Psychologically depersonalisation can, just like dissociation in general, be considered a type of coping mechanism. Depersonalisation is in that case unconsciously used to decrease the intensity of unpleasant experience, whether that is something as mild as stress or something as severe as chronically high anxiety and post-traumatic stress disorder. The decrease in anxiety and psychobiological hyperarousal helps preserving adaptive behaviours and resources under threat or danger. Depersonalisation is an overgeneralised reaction in that it does not diminish just the unpleasant experience, but more or less all experience – leading to a feeling of being detached from the world and experiencing it in a more bland way. An important distinction must be made between depersonalisation as a mild, short term reaction to unpleasant experience and depersonalisation as a chronic symptom stemming from a severe mental disorder such as PTSD or Dissociative Identity Disorder. Chronic symptoms may represent persistence of depersonalization beyond the situations under threat.

Treatment

Treatment is dependent on the underlying cause, whether it is organic or psychological in origin. If depersonalisation is a symptom of neurological disease, then diagnosis and treatment of the specific disease is the first approach. Depersonalisation can be a cognitive symptom of such diseases as amyotrophic lateral sclerosis, Alzheimer’s, multiple sclerosis (MS), or any other neurological disease affecting the brain. For those suffering from depersonalisation with migraine, tricyclic antidepressants are often prescribed.

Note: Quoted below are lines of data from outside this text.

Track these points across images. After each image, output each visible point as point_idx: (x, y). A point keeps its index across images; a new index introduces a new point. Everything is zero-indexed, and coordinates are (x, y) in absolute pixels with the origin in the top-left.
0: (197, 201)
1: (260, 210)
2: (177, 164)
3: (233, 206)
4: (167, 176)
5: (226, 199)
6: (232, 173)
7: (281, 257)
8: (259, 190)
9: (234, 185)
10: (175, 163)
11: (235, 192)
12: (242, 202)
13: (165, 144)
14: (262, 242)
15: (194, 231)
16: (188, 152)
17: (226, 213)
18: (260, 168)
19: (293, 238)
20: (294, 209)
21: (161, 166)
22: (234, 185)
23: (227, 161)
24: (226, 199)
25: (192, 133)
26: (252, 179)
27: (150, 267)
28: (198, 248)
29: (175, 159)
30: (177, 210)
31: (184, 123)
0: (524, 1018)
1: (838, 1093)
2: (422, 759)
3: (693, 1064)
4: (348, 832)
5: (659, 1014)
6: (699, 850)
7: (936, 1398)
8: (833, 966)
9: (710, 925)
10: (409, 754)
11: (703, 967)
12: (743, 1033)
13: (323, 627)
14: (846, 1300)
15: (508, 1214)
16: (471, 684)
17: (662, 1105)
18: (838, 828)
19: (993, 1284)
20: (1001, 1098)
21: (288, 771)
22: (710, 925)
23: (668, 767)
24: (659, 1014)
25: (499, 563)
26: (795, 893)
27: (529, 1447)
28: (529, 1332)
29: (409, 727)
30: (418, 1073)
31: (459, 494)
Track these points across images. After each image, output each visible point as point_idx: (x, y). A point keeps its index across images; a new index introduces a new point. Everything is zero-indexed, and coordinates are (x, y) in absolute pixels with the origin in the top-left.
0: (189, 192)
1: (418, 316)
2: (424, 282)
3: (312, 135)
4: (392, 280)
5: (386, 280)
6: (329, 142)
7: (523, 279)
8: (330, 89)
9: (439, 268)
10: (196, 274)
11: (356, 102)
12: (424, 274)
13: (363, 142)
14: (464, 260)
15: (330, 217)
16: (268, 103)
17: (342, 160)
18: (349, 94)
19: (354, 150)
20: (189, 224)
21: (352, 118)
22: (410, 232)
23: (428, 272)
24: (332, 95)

If depersonalization is a symptom of psychological causes such as developmental trauma, treatment depends on the diagnosis. In case of dissociative identity disorder or DD-NOS as a developmental disorder, in which extreme developmental trauma interferes with formation of a single cohesive identity, treatment requires proper psychotherapy, and – in the case of additional (co-morbid) disorders such as eating disorders – a team of specialists treating such an individual. It can also be a symptom of borderline personality disorder, which can be treated in the long term with proper psychotherapy and psychopharmacology.

The treatment of chronic depersonalisation is considered in depersonalisation disorder.

A recently completed study at Columbia University in New York City has shown positive effects from transcranial magnetic stimulation (TMS) to treat depersonalisation disorder. Currently, however, the FDA has not approved TMS to treat DP.

A 2001 Russian study showed that naloxone, a drug used to reverse the intoxicating effects of opioid drugs, can successfully treat depersonalization disorder. According to the study: “In three of 14 patients, depersonalization symptoms disappeared entirely and seven patients showed a marked improvement. The therapeutic effect of naloxone provides evidence for the role of the endogenous opioid system in the pathogenesis of depersonalization.” The anti convulsion drug Lamotrigine has shown some success in treating symptoms of depersonalisation, often in combination with a Selective serotonin reuptake inhibitor and is the first drug of choice at the depersonalisation research unit at King’s College London.

Research

The Depersonalisation Research Unit at the Institute of Psychiatry in London conducts research into depersonalization disorder. Researchers there use the acronym DPAFU (Depersonalisation and Feelings of Unreality) as a shortened label for the disorder. In a 2020 article in the journal Nature, Vesuna, et al. describe experimental findings which show that layer 5 of the retrosplenial cortex is likely responsible for dissociative states of consciousness in mammals.